[Given data — start]

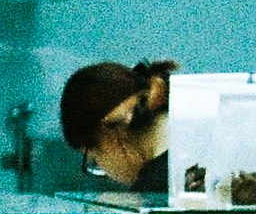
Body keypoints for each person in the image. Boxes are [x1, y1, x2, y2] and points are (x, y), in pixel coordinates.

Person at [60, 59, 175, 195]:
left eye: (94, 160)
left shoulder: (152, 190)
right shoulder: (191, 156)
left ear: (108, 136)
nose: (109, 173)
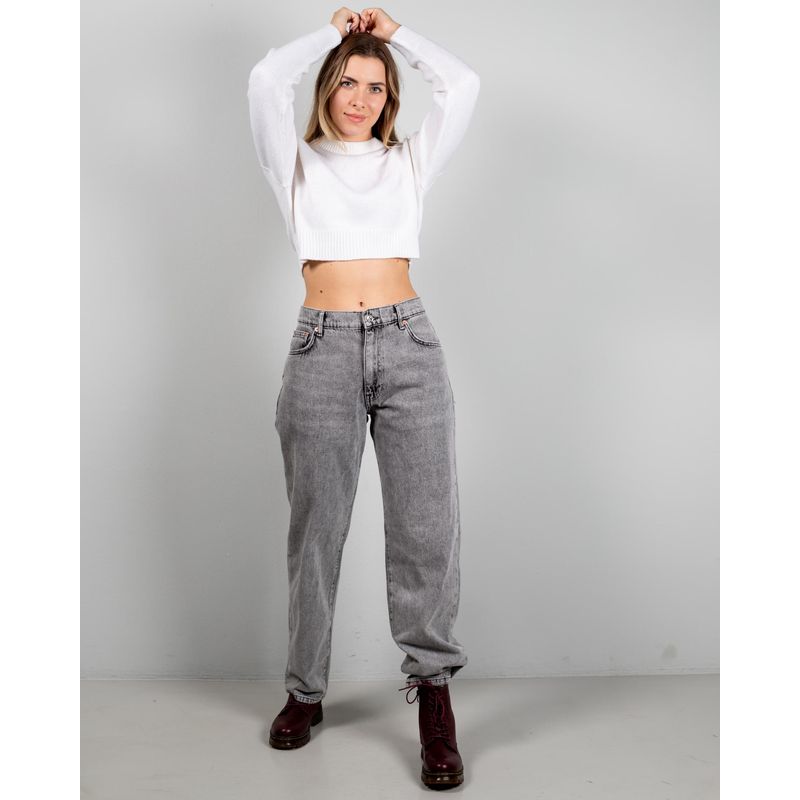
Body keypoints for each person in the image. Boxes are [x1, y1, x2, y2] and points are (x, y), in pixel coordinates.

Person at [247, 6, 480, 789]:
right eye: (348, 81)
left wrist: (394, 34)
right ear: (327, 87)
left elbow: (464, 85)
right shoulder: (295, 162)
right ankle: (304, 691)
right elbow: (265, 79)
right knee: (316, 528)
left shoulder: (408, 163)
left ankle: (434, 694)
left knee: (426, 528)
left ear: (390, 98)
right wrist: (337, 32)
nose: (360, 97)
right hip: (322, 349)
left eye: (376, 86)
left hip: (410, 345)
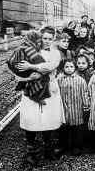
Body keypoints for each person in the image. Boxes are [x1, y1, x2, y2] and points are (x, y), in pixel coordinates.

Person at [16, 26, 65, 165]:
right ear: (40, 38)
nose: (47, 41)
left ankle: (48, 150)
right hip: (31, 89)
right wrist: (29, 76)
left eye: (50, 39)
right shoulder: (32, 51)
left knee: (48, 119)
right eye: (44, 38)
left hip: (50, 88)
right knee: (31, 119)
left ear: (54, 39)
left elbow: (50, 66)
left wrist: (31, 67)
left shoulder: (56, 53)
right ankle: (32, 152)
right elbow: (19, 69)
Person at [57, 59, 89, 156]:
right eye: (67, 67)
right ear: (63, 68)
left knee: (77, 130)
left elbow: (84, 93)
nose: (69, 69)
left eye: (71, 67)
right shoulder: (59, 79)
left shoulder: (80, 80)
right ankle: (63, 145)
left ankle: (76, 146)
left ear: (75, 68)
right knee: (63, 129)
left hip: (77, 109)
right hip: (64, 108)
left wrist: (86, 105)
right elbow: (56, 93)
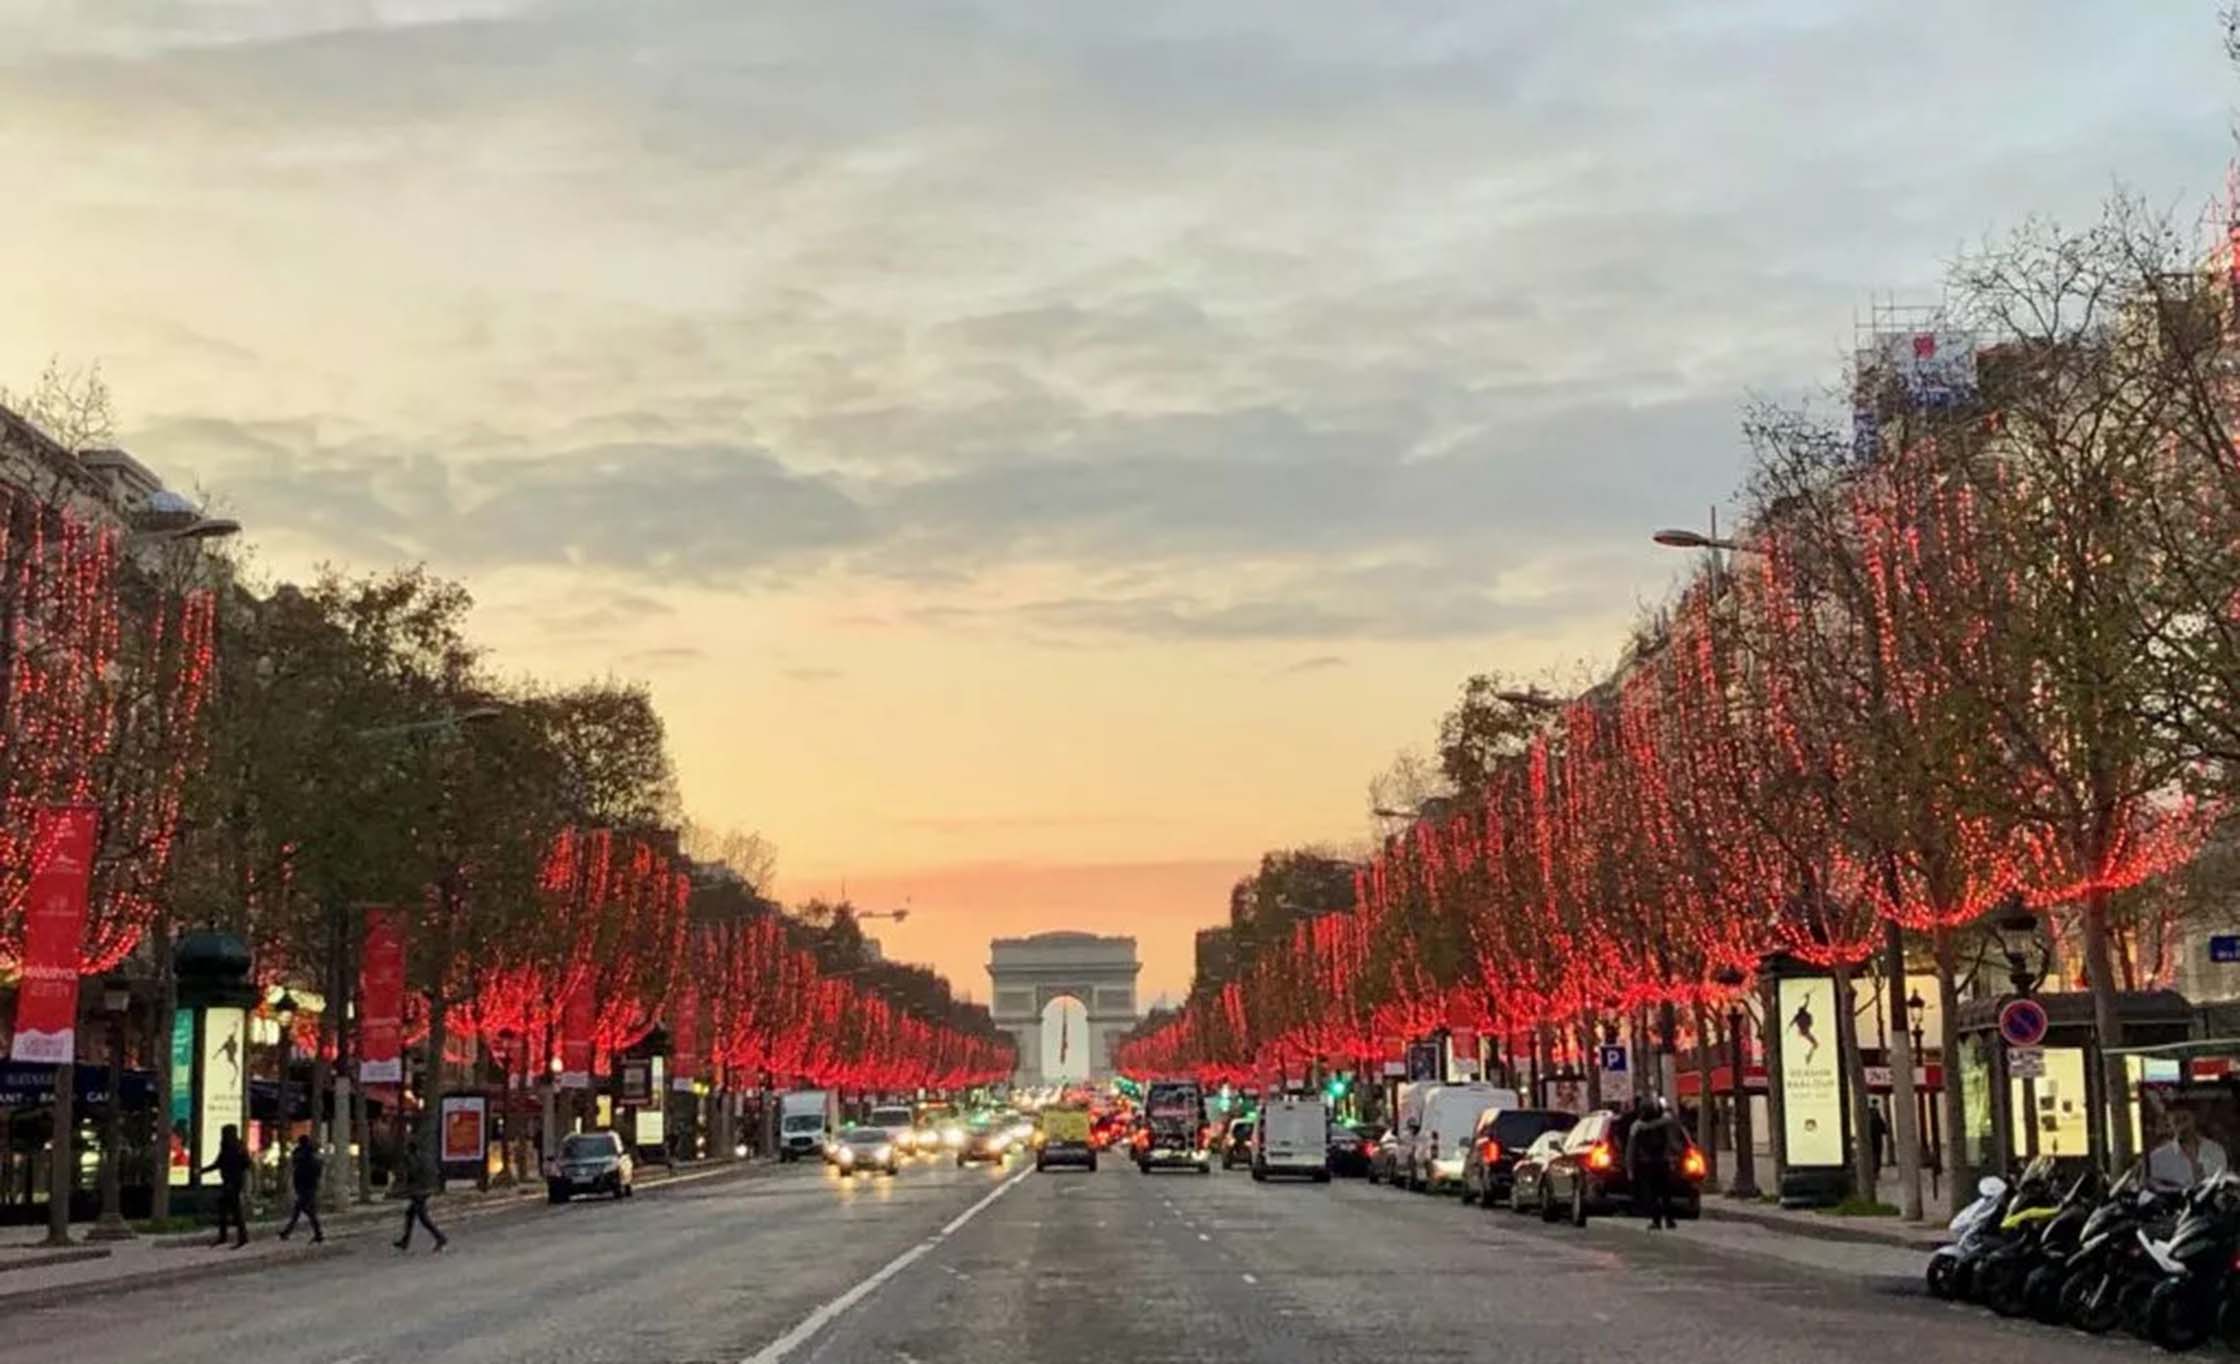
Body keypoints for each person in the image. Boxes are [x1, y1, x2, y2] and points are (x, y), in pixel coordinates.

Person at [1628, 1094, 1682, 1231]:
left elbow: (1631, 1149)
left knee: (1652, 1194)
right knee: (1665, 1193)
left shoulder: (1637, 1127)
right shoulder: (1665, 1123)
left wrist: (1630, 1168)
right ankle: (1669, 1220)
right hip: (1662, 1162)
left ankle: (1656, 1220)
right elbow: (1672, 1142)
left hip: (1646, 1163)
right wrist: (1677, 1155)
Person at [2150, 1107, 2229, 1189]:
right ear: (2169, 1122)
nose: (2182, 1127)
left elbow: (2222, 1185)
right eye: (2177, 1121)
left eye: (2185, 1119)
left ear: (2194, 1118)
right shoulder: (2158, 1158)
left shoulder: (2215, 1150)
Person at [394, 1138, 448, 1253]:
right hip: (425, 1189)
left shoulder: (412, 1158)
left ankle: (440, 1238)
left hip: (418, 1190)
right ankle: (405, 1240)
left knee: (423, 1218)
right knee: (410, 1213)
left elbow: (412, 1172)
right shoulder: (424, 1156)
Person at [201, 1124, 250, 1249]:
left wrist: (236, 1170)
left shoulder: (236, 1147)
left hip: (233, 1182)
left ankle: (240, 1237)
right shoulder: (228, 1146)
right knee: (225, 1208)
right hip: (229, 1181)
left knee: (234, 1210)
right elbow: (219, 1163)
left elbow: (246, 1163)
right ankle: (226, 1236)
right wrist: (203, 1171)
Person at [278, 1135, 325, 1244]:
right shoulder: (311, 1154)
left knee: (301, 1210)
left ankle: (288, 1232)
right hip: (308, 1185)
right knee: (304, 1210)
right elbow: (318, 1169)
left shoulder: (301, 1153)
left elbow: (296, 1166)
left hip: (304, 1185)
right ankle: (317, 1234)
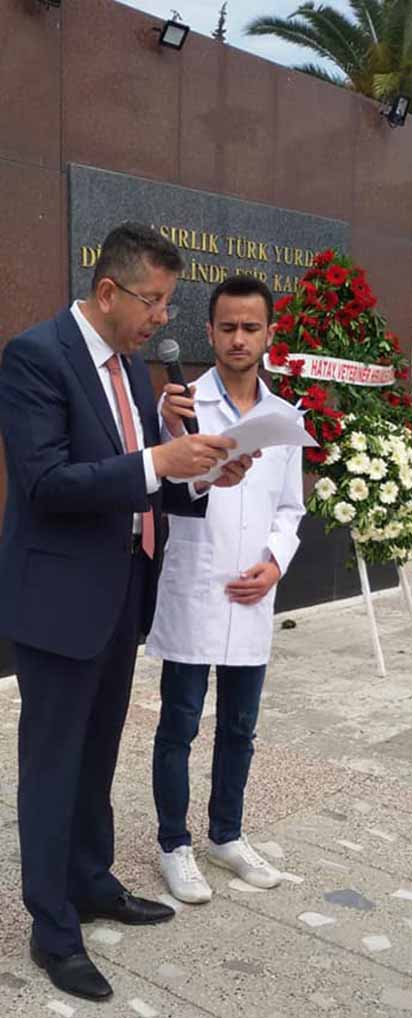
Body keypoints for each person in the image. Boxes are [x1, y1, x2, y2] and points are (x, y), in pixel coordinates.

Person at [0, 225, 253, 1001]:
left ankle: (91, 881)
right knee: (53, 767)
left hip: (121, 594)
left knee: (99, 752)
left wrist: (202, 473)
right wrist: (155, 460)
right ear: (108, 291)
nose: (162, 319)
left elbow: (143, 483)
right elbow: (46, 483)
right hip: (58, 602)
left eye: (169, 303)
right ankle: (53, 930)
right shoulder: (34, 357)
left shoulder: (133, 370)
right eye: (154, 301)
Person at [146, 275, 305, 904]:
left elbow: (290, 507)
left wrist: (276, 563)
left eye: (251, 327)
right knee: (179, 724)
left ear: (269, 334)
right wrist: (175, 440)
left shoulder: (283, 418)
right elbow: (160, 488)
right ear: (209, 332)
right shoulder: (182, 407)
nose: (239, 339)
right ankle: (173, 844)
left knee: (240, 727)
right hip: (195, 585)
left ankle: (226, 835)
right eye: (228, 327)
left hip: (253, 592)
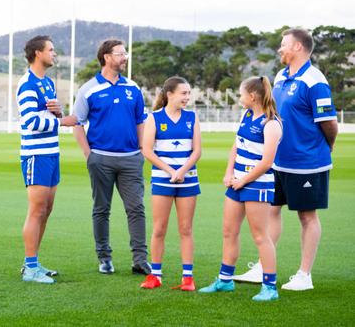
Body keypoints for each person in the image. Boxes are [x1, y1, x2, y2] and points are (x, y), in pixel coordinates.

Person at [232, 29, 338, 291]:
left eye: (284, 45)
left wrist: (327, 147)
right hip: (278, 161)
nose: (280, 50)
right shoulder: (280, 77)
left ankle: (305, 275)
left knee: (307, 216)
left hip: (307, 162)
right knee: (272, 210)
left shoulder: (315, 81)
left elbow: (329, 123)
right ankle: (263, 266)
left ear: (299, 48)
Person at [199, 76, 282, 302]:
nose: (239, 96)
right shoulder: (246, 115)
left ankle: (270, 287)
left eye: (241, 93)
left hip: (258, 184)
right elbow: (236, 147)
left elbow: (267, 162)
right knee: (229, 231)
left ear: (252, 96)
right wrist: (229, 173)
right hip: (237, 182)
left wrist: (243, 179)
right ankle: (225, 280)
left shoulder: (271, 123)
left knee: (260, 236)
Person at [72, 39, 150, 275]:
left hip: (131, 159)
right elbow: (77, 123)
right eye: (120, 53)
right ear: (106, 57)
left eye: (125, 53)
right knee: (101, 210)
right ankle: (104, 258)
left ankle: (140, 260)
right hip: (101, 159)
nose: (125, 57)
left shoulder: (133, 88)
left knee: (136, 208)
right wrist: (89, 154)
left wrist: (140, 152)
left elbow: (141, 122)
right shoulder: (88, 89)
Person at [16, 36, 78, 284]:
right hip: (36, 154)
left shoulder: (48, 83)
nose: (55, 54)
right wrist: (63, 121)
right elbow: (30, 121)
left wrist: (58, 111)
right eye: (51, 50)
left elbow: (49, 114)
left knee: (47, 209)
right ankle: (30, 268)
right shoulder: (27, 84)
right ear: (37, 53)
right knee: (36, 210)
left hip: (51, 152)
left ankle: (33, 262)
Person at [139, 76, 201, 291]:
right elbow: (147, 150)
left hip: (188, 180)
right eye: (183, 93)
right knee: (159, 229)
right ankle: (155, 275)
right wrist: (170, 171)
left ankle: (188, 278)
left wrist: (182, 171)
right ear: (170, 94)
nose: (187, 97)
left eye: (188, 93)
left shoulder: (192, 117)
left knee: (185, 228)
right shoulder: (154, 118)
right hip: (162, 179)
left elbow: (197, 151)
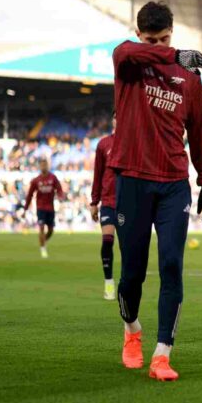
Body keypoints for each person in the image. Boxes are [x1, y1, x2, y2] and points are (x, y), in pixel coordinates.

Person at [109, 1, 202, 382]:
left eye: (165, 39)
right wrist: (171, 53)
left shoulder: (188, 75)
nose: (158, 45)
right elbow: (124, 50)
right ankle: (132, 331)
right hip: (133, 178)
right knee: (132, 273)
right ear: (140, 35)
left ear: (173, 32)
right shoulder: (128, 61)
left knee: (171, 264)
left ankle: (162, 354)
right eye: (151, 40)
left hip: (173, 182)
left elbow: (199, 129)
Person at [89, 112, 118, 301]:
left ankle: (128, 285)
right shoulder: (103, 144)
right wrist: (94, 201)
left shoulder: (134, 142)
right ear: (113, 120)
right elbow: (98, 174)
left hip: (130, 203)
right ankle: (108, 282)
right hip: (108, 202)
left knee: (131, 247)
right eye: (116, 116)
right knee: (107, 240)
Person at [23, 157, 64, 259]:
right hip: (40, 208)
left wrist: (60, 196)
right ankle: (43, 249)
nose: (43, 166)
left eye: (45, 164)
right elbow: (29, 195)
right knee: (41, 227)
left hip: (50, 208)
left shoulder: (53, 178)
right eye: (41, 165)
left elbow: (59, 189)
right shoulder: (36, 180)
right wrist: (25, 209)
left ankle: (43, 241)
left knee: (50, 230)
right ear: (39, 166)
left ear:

[Given data — finish]

Work request: Both the line containing "right shoulder: (191, 156)" and the line containing "right ankle: (304, 691)" above belong in the output, as do the lines between them. Print them exactly, without pictures.

Result for this task:
right shoulder: (191, 156)
left ear: (108, 136)
nose: (109, 173)
Body keypoints for each person in the image. Boxes are [x1, y1, x2, y2] and points are (x, y), in pixel coordinates.

Person at [247, 6, 480, 789]:
right eye: (348, 81)
left wrist: (394, 34)
right ear: (327, 87)
left elbow: (464, 85)
right shoulder: (295, 162)
right ankle: (304, 691)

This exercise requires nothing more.